Robins appear frequently in folklore and are often associated with bad luck rather than good. A robin pecking at your window was thought to foretell a death in the house and harming one would bring bad luck - if you killed a bird your hands wouldn’t stop shaking and if you broke its eggs, something valuable of your own would get broken. When seeing your first robin of the new year you should make a wish before it flew away, or bad luck would follow you all year.

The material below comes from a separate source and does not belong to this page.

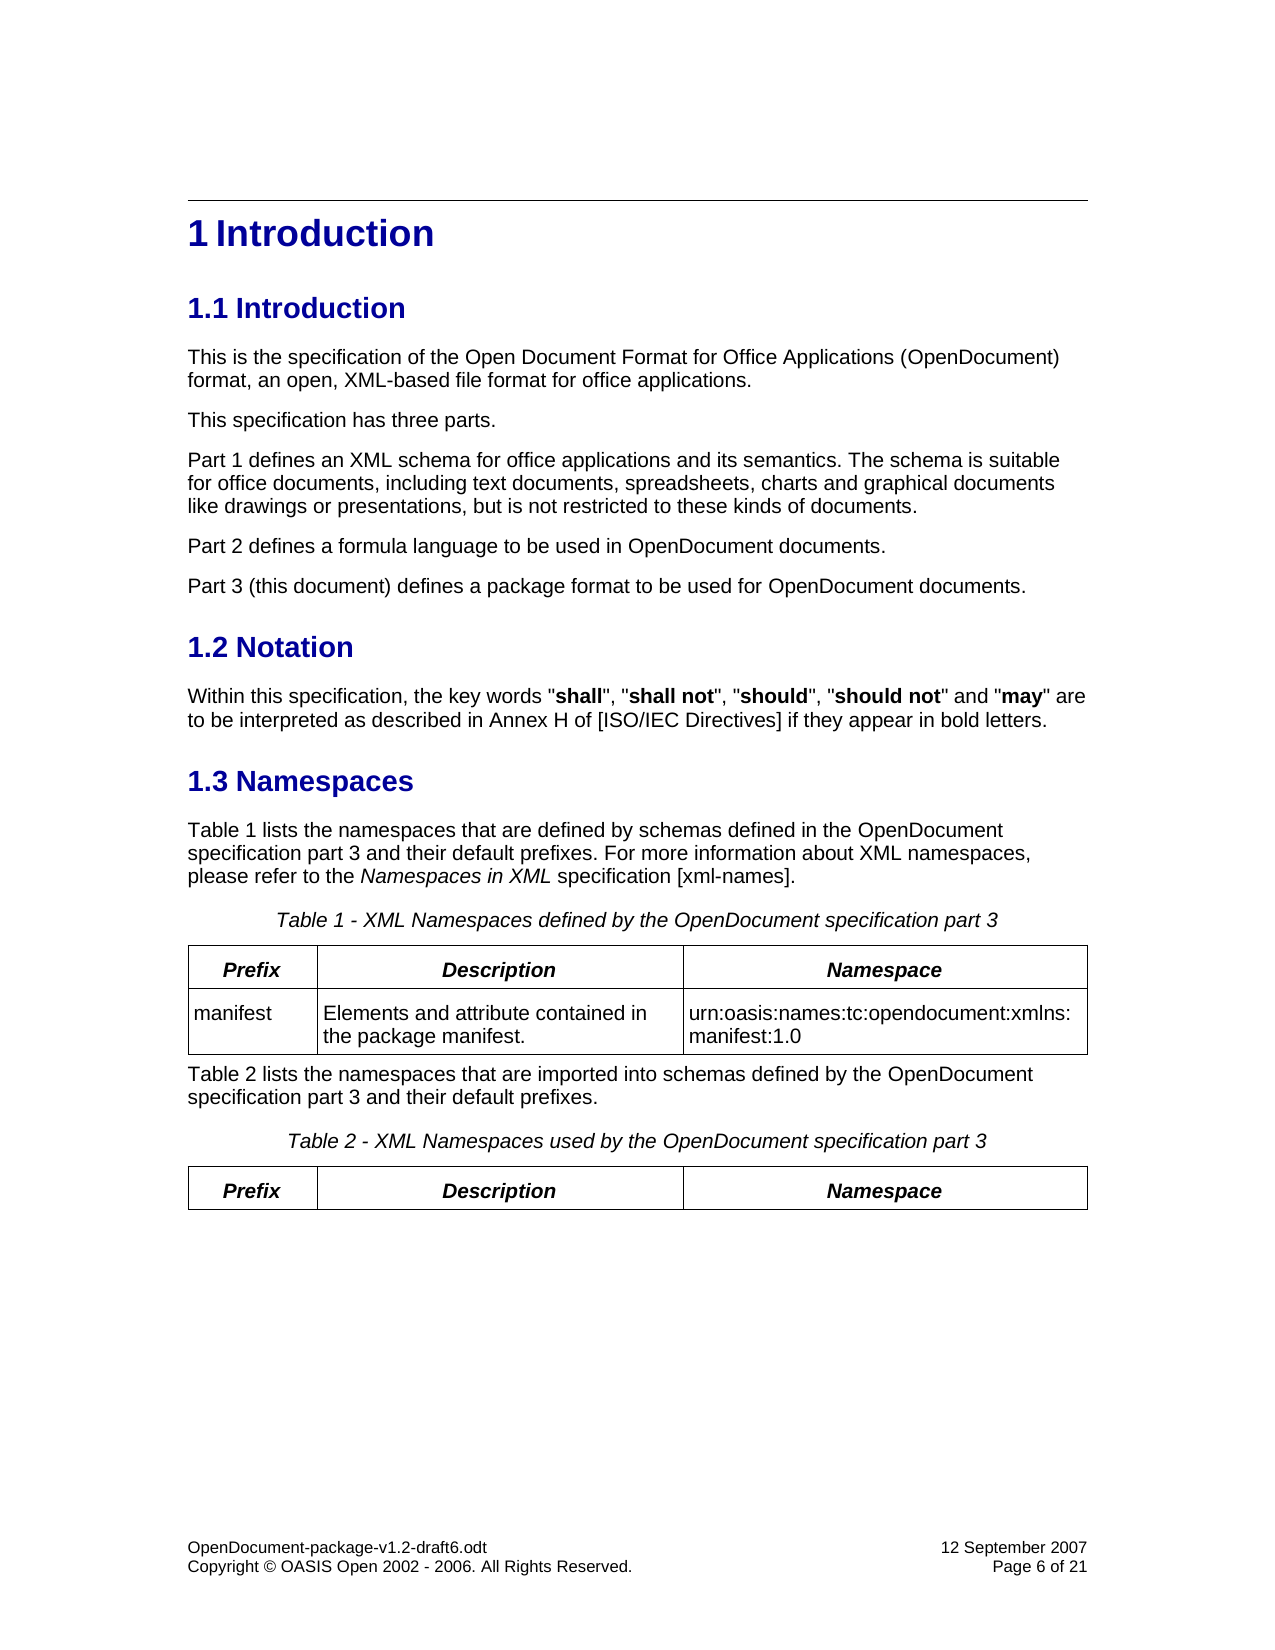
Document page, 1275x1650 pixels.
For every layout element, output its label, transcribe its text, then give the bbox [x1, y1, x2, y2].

RobinOne story says that the robin got its red breast when one came to Jesus during his crucifixion and tried to pull the thorns from the crown on his head. The red colour was believed to be the blood of Jesus on the bird’s feathers or the robin’s own blood when it was pierced by one of the thorns. Another legend says that the robin brought fire to Man and the red shows where its breast feathers caught fire while carrying it.

It was said that you could forecast the weather by watching where a robin sat to sing. If it sat at the top of a bush, warm weather would follow, while the middle of a bush foretold rain.

One suggested explanation for the bird’s association with Christmas is that the first postmen wore red waistcoats and were popularly known as “Robins”, leading to the popularity of robins on cards. Early Christmas cards often showed robins holding letters in their beaks.

Whatever the reasons and the stories, these fat, jolly, friendly-looking little birds are here to stay, both in the gardens of Britain, where they are thriving and as a much-loved symbol of the Christmas season.